Software vendor audits can be extremely stressful, time-consuming and expensive. They are infinitely more painful when that disagreement between the vendor and the customer leads to litigation and the event becomes public. This is exactly where banking giant; Citibank NA finds itself as it fights legal action initiated by Uniface BV in the High Courts of London, UK.
Case Number: BL-2018-001981 (Uniface BV v. Citibank NA)
In September 2018, Uniface, which was formerly owned by Compuware Corp, filed a lawsuit that alleges that Citibank was in contractual breach of its license agreement by over-deploying its Uniface Virtual Machine and Uniface Polyserver (the “Software”) on 7 servers rather than the 3 servers it had a license for.

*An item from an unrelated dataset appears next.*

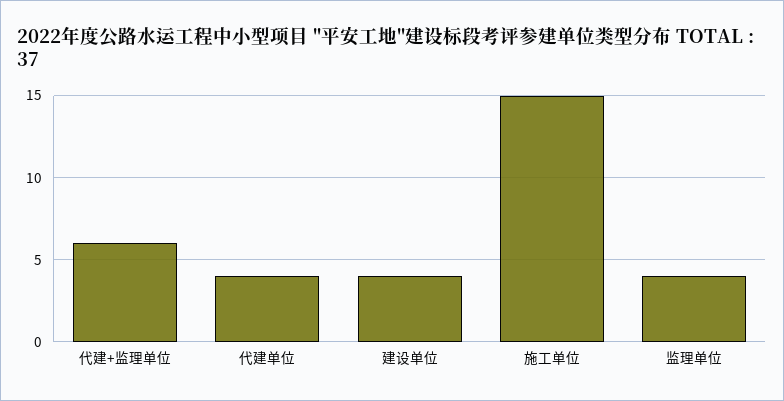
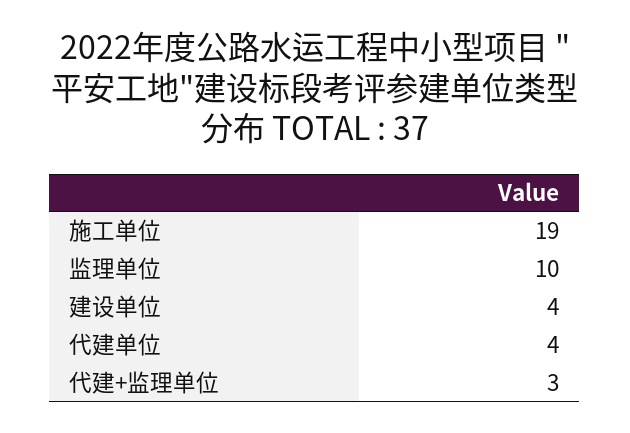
代建+监理单位: 6 -> 3
施工单位: 15 -> 19
监理单位: 4 -> 10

In defence, Citibank is claiming that Uniface was fully aware that the Software, which has been allocated to Citibank since the initial agreement between both parties in 1999 and was subject to an addendum in 2013.
Citigroup acknowledges deployment to 3 servers, and that the additional 4 servers were actually “testing, disaster recovery and support” servers, which do not usually require supplemental or full license purchases – according to conventional rules of typical software vendors. Citibank also claims that license keys for the additional servers were volunteered when, in 2017, it told Uniface about expanding deployment to its US, London & Singapore sites.
As a result of the alleged infringement & breach, Uniface NA is seeking a court order for Citibank to cease use of its software immediately. Damages are also being sought but cannot be determined as the full extent of incompliance is not known as Citibank has not provided access to its systems, nor disclosed the scale of installation.
Uniface writes “Pending disclosure by the defendant of the true nature and full extent of its unlicensed user of the Uniface software, the claimant is unable to quantify its loss and therefore seeks an enquiry as to damages,”. Since the relationship between both parties dates back to 1999, it is entirely possible that a contractual audit clause was not included in the agreement.
Uniface will also request recompense for backdated Support & Maintenance charges and given the costly nature of Uniface software and the fact that this case has ended up in litigation, it is reasonable to assume that potential settlement could be many millions of Dollars.
The resources committed to this action, by both Citibank and Uniface, will be substantial. This would include significant time of the technical teams, internal legal department, senior management and external counsel, with derived investment amounting to hundreds of thousands of Dollars – even before settlement.
Of course, this case will generate animosity between both parties and the reputational damage to the respective brands will also be considerable and continue increasing as the case unfolds.
This unsavoury situation is another example for ensuring that a strong SAM program exists in your organisation and the responsible Software Asset Managers have documented evidence related to license grants that may have been obtained via email or historically implied in any other way. The burden of proof of license always sits with the customer.